While we all will need to use the ground differently to play our best golf, two things need to happen to use the ground effectively. The forces have to exist in the correct kinetic sequence (lateral, vertical torque, vertical force), and the peaks of those forces need to be created within the correct windows (sequencing).

  • Lateral force – Peak occurs between top-of-swing and lead arm at 45 degrees
  • Vertical torque – Peak occurs between lead arm being 45 degrees and the lead arm being parallel to the ground.
  • Vertical force – Peak occurs between lead arm being parallel to the ground the club shaft being parallel to the ground.
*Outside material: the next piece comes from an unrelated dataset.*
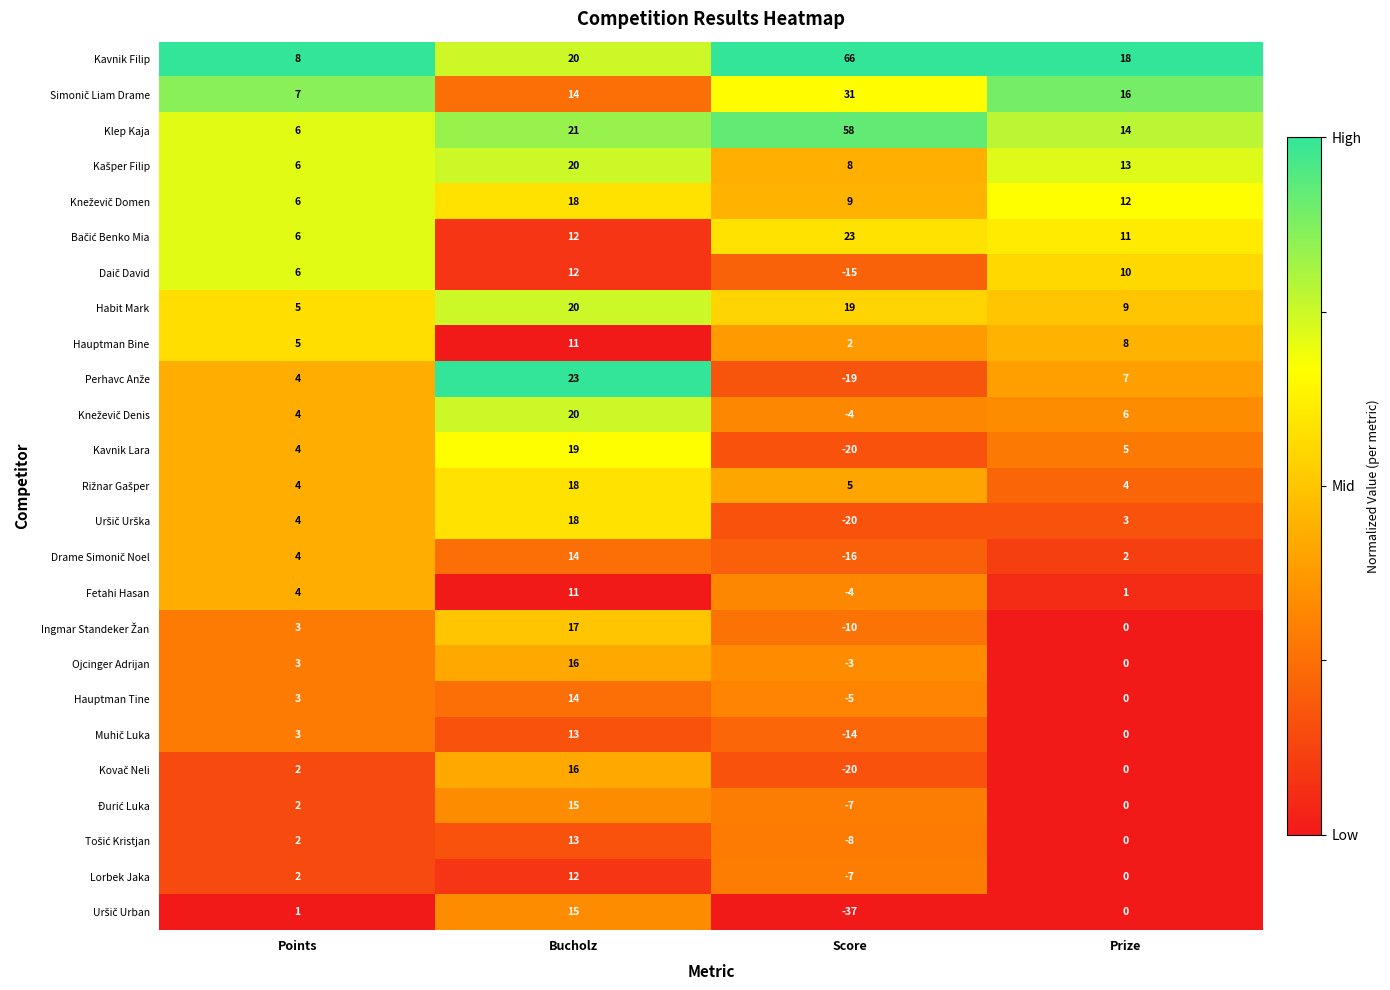

At which label does Kavnik Lara first exceed 5?

Bucholz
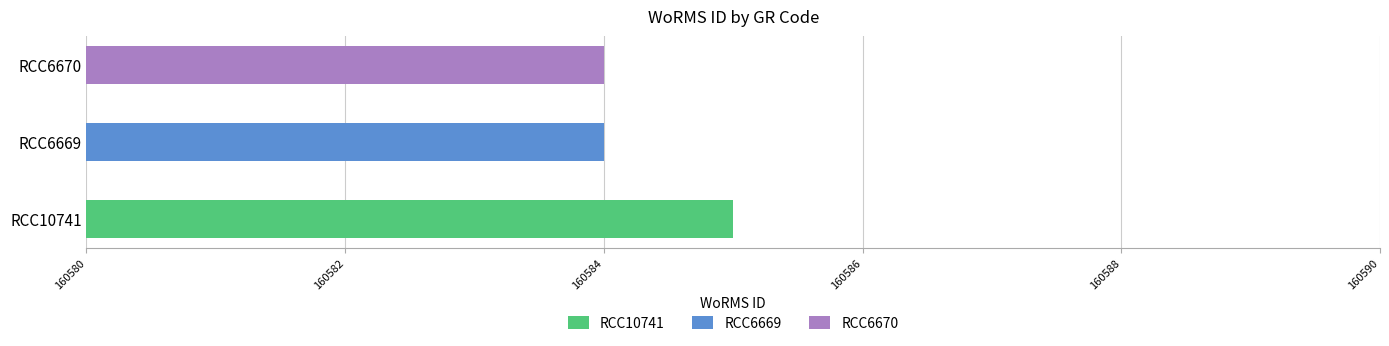

What is the label of the 3rd bar from the left?

RCC6670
While it may seem obvious, it’s important to remember ground reaction forces are invisible and can only be measured using force plates. With that said, their tends to be apprehension about discussing how we use the ground as most people do not have access to 3D dual force plates. However, using the screening process designed by Mike Adams, Terry Rowles, and the BioSwing Dynamics team, we can determine what the primary forces used for power production are and can align the body in a way to where the athlete can access his/her full potential and deliver the club to the ball in the most effective and efficient way based off their predispositions and anatomy.

In addition to gaining speed, we can help athletes create a better motion for their anatomy. As golfers continue to swing faster, it is imperative that they do so in a manner that doesn’t break down their body and cause injury. If the body is moving how it is designed, and the forces acting on the joints of the body are in the correct sequence and magnitude, not only do we know they are getting the most out of their swing, but we know that it will hold up and not cause an unforeseen injury down the road.

I truly believe that force plates and ground reaction forces will be as common as launch monitors in the near future. Essentially, a launch monitor measures the effect and the force plates measure the cause, so I believe we need both for the full picture. The force plate technology is still very expensive, and there is an educational barrier for people seeking to start measuring ground reaction forces and understanding how to change forces, magnitudes, and sequences, but I’m expecting a paradigm shift soon.